▶ _EXERCISE DESCRIPTION_: Word for word, write out all the entries below, omitting every picture.

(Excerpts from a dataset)
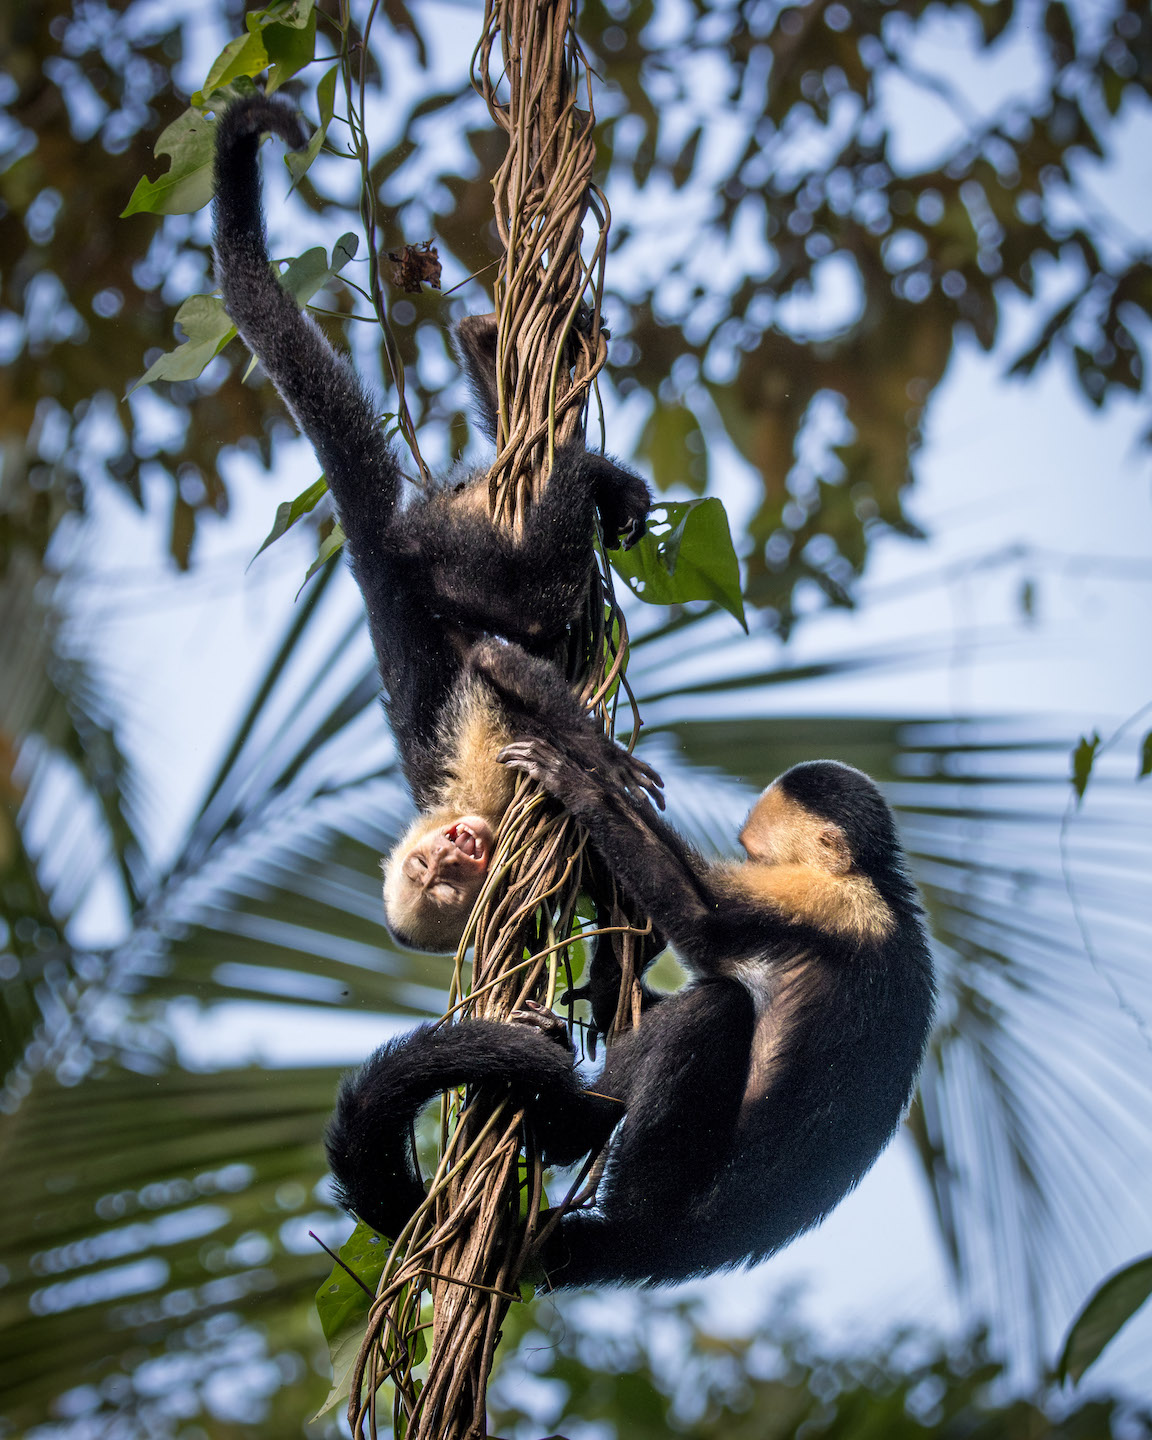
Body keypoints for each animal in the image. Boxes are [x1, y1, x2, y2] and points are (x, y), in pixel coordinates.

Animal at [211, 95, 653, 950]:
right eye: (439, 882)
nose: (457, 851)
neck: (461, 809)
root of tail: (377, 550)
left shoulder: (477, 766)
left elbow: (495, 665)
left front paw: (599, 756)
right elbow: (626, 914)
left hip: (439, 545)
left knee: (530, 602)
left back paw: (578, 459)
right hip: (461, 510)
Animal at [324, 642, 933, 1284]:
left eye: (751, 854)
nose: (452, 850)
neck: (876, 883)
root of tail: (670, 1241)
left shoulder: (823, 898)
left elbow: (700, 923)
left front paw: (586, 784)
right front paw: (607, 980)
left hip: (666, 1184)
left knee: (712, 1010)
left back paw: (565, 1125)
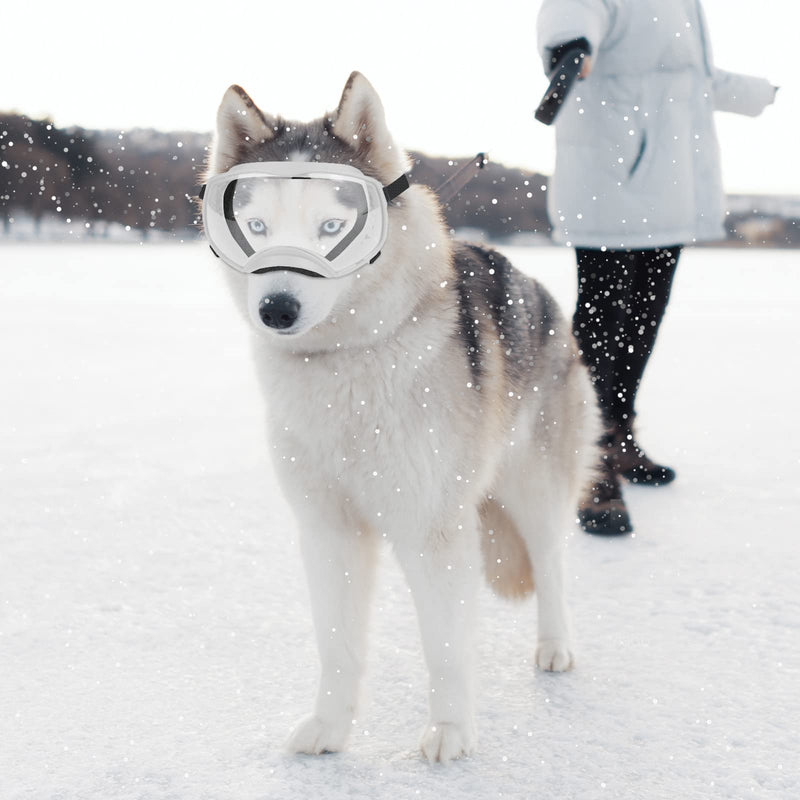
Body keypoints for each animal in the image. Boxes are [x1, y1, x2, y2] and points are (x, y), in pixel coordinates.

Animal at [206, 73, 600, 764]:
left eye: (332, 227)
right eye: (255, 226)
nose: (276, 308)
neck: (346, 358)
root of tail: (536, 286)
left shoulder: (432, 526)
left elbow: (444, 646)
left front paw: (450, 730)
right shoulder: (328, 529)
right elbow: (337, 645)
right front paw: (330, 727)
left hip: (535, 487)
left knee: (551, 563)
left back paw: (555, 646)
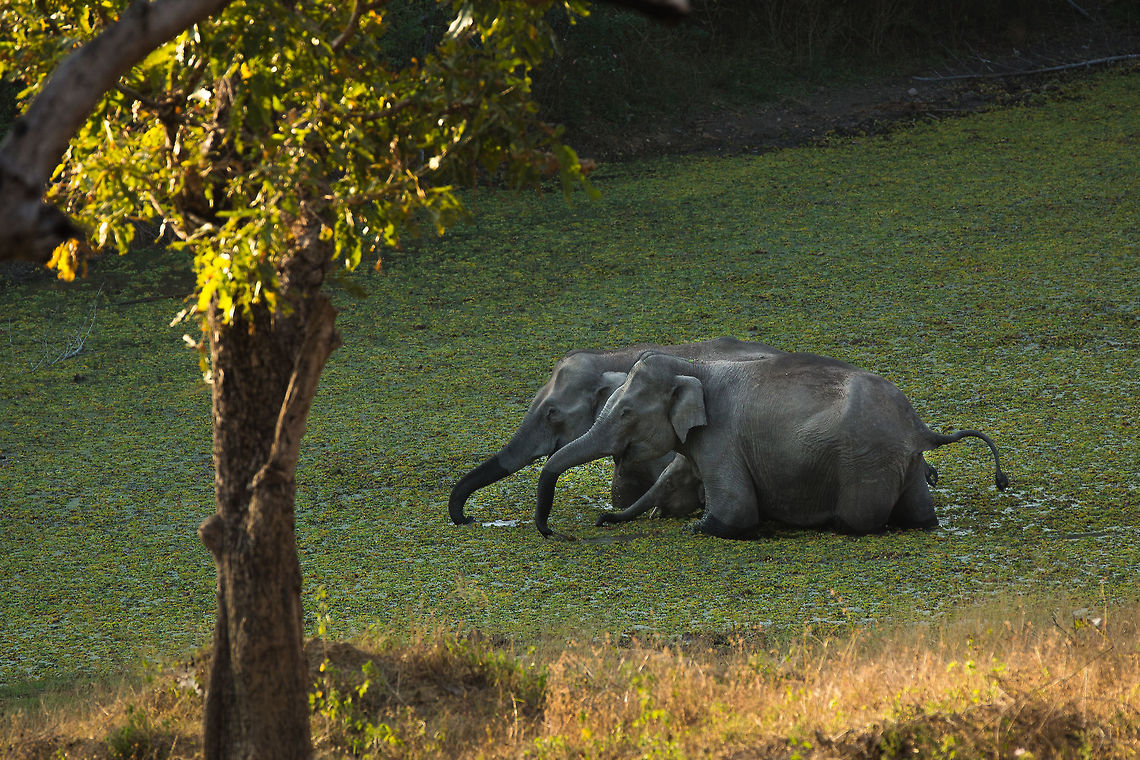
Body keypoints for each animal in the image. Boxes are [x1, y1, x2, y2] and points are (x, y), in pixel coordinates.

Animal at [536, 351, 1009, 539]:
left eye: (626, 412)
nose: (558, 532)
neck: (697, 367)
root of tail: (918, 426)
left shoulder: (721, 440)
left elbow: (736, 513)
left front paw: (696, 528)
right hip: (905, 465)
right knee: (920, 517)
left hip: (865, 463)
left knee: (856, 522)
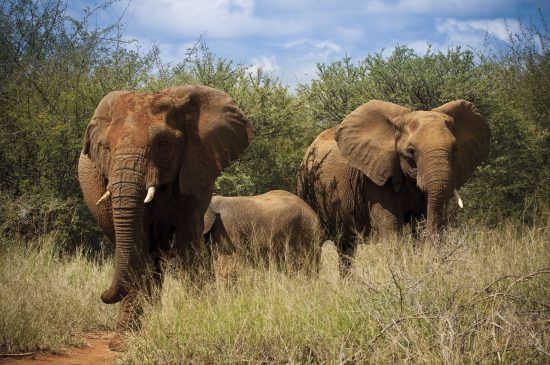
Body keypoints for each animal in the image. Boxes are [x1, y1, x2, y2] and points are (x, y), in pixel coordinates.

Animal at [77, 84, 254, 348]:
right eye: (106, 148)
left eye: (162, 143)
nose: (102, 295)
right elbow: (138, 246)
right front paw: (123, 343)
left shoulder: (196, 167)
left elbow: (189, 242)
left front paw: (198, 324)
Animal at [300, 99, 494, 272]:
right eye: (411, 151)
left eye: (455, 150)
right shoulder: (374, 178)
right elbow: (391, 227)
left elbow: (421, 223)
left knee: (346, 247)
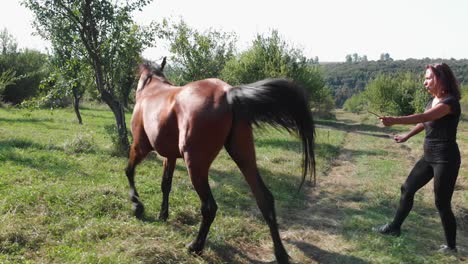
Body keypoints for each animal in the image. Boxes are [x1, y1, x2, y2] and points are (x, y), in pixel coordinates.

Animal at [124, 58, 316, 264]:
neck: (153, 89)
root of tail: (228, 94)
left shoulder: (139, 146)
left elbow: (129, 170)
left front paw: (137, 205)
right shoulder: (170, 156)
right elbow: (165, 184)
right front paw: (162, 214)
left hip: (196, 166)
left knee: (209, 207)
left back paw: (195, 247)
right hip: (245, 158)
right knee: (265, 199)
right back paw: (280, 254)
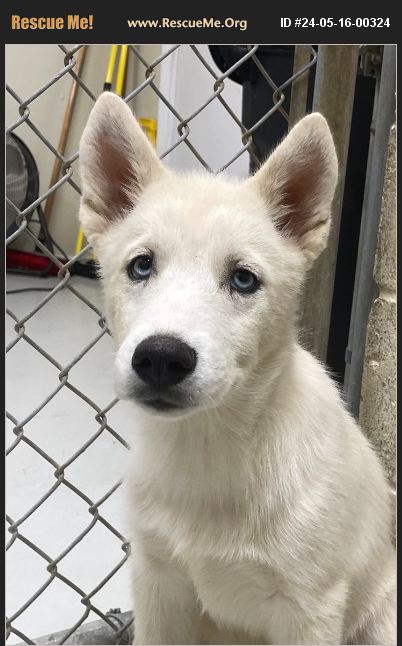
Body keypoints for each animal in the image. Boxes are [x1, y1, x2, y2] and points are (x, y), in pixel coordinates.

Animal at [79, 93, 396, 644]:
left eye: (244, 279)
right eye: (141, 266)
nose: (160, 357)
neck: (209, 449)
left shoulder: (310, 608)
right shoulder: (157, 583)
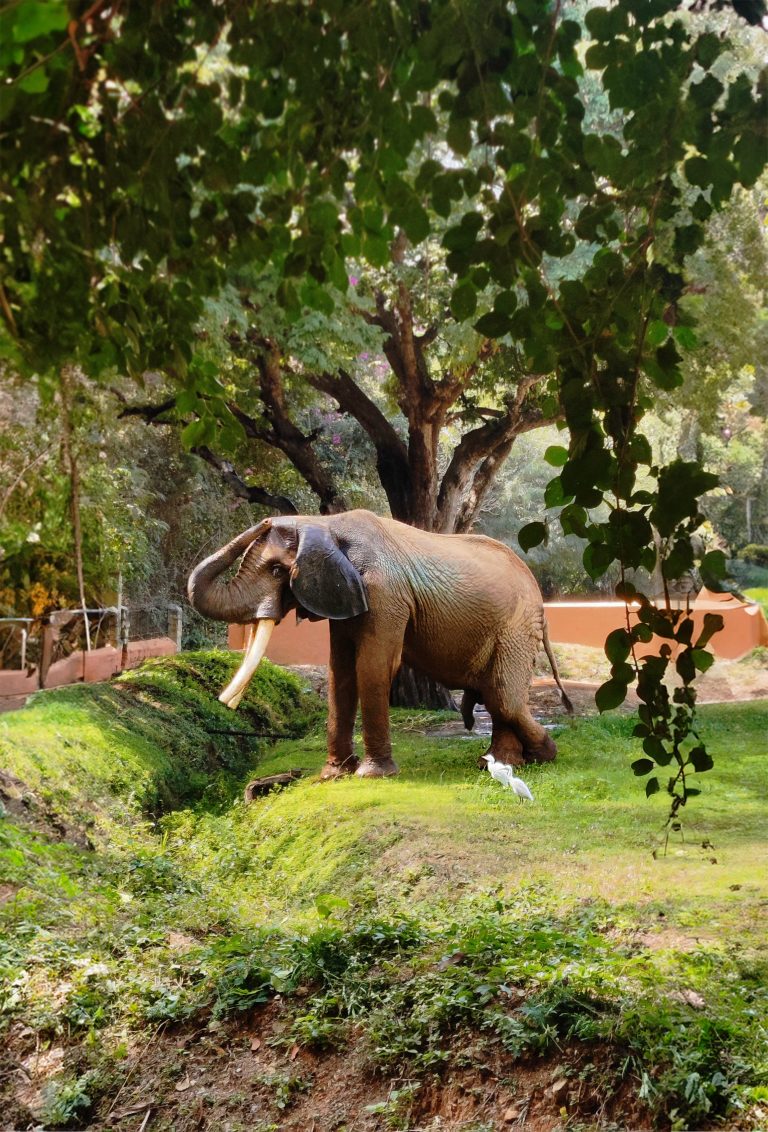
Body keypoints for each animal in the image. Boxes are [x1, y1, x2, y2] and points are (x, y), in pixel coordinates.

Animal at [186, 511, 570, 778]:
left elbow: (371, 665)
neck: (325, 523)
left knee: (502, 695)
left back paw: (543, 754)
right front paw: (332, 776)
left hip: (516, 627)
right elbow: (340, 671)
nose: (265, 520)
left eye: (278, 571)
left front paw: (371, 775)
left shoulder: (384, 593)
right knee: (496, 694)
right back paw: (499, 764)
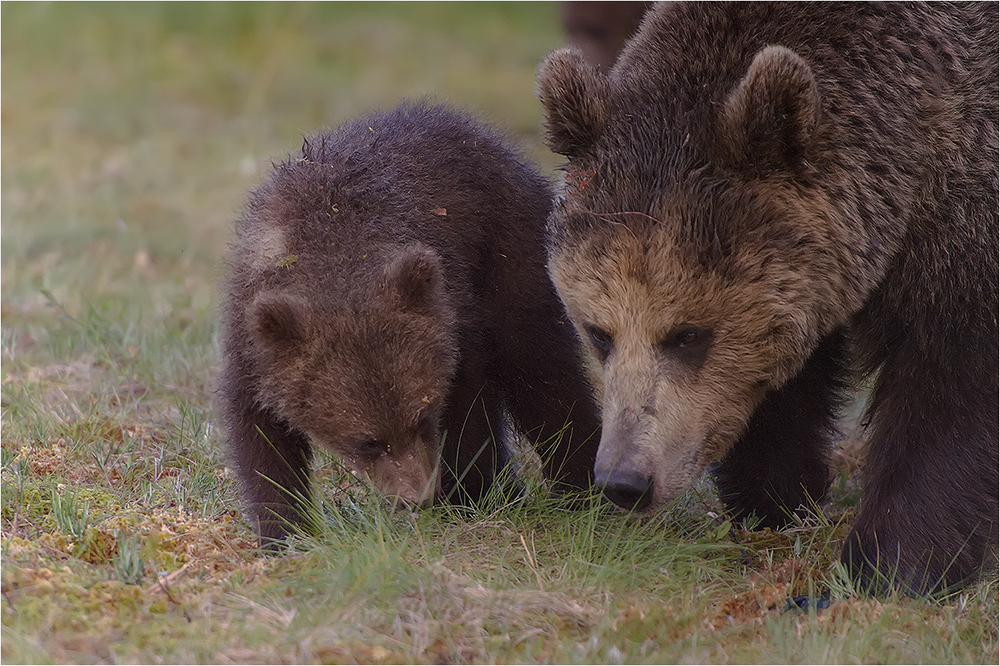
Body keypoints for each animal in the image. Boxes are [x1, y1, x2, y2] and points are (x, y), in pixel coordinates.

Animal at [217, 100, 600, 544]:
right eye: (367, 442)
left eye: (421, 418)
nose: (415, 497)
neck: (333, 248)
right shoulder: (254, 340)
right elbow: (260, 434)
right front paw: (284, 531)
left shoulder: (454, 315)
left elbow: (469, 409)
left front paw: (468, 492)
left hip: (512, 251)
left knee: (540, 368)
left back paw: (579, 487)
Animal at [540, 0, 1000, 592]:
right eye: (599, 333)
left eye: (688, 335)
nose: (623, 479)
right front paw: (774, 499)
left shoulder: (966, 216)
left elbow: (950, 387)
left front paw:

▶ _TASK SOLUTION_:
Body keypoints for each animal in the image. Boxes are [x1, y1, x2, y2] and points are (x, y), in pixel coordinates.

Animal at [211, 95, 653, 950]:
right eye: (439, 882)
nose: (457, 851)
neck: (461, 809)
root of tail: (377, 550)
left shoulder: (477, 766)
left elbow: (495, 665)
left front paw: (599, 756)
right elbow: (626, 914)
left hip: (439, 545)
left knee: (530, 602)
left back paw: (578, 459)
right hip: (461, 510)
Animal at [324, 642, 933, 1284]:
left eye: (751, 854)
nose: (452, 850)
neck: (876, 883)
root of tail: (670, 1241)
left shoulder: (823, 898)
left elbow: (700, 923)
left front paw: (586, 784)
right front paw: (607, 980)
left hip: (666, 1184)
left knee: (712, 1010)
left back paw: (565, 1125)
Body keypoints for each animal in the image. Boxes are [x1, y1, x2, y2] and points are (x, y), in pixel coordinates.

Animal at [206, 73, 600, 764]:
left eye: (332, 227)
right eye: (255, 226)
nose: (276, 308)
neck: (346, 358)
root of tail: (536, 286)
left shoulder: (432, 526)
left elbow: (444, 646)
left front paw: (450, 730)
right shoulder: (328, 529)
right elbow: (337, 645)
right front paw: (330, 727)
left hip: (535, 487)
left knee: (551, 563)
left back paw: (555, 646)
Body keypoints for each animal in the image. Boxes are [x1, y1, x2, y2] and points are (x, y), in pixel coordinates.

Animal at [536, 351, 1009, 539]:
left eye: (626, 412)
nose: (558, 532)
neck: (697, 367)
root of tail: (918, 426)
left shoulder: (721, 440)
left elbow: (736, 513)
left front paw: (696, 528)
right hip: (905, 465)
right knee: (920, 517)
left hip: (865, 463)
left knee: (856, 522)
Body keypoints for each animal in the image. Boxes are [x1, y1, x2, y2] and points are (x, y), in pixel coordinates.

Animal at [77, 84, 254, 348]:
right eye: (106, 148)
left eye: (162, 143)
nose: (102, 295)
right elbow: (138, 246)
right front paw: (123, 343)
left shoulder: (196, 167)
left elbow: (189, 242)
left front paw: (198, 324)
Animal at [300, 99, 494, 272]:
right eye: (411, 151)
left eye: (455, 150)
right shoulder: (374, 178)
right elbow: (391, 227)
left elbow: (421, 223)
left knee: (346, 247)
Body keypoints for each animal in the image. Boxes are [x1, y1, x2, y2] and points are (x, y), in pixel coordinates.

Animal at [124, 58, 316, 264]:
neck: (153, 89)
root of tail: (228, 94)
left shoulder: (139, 146)
left elbow: (129, 170)
left front paw: (137, 205)
right shoulder: (170, 156)
right elbow: (165, 184)
right front paw: (162, 214)
left hip: (196, 166)
left knee: (209, 207)
left back paw: (195, 247)
right hip: (245, 158)
right knee: (265, 199)
right back paw: (280, 254)
Body keypoints for each animal in the image. Boxes are [x1, y1, x2, y2] and points are (x, y), in pixel coordinates.

Animal at [79, 93, 396, 644]:
left eye: (244, 279)
right eye: (141, 266)
nose: (160, 357)
neck: (209, 449)
left shoulder: (310, 608)
right shoulder: (157, 583)
Body keypoints for each animal in the image. Boxes are [x1, y1, x2, y2] and points are (x, y), in pixel coordinates.

Animal at [186, 511, 570, 778]:
left elbow: (371, 665)
neck: (325, 523)
left knee: (502, 695)
left back paw: (543, 754)
right front paw: (332, 776)
left hip: (516, 627)
right elbow: (340, 671)
nose: (265, 520)
left eye: (278, 571)
left front paw: (371, 775)
left shoulder: (384, 593)
right knee: (496, 694)
right back paw: (499, 764)
Body keypoints for each animal in the image. Boxes are [x1, y1, x2, y2] and points are (x, y), in pixel coordinates.

Animal at [217, 100, 600, 544]:
right eye: (367, 442)
left eye: (421, 418)
nose: (415, 497)
neck: (333, 248)
right shoulder: (254, 340)
right elbow: (260, 434)
right front paw: (284, 531)
left shoulder: (454, 315)
left elbow: (469, 409)
left front paw: (468, 492)
left hip: (512, 251)
left knee: (540, 368)
left back paw: (579, 487)
Animal at [540, 0, 1000, 592]:
right eye: (599, 333)
left eye: (688, 335)
nose: (623, 479)
right front paw: (774, 499)
left shoulder: (966, 216)
left elbow: (950, 387)
left front paw:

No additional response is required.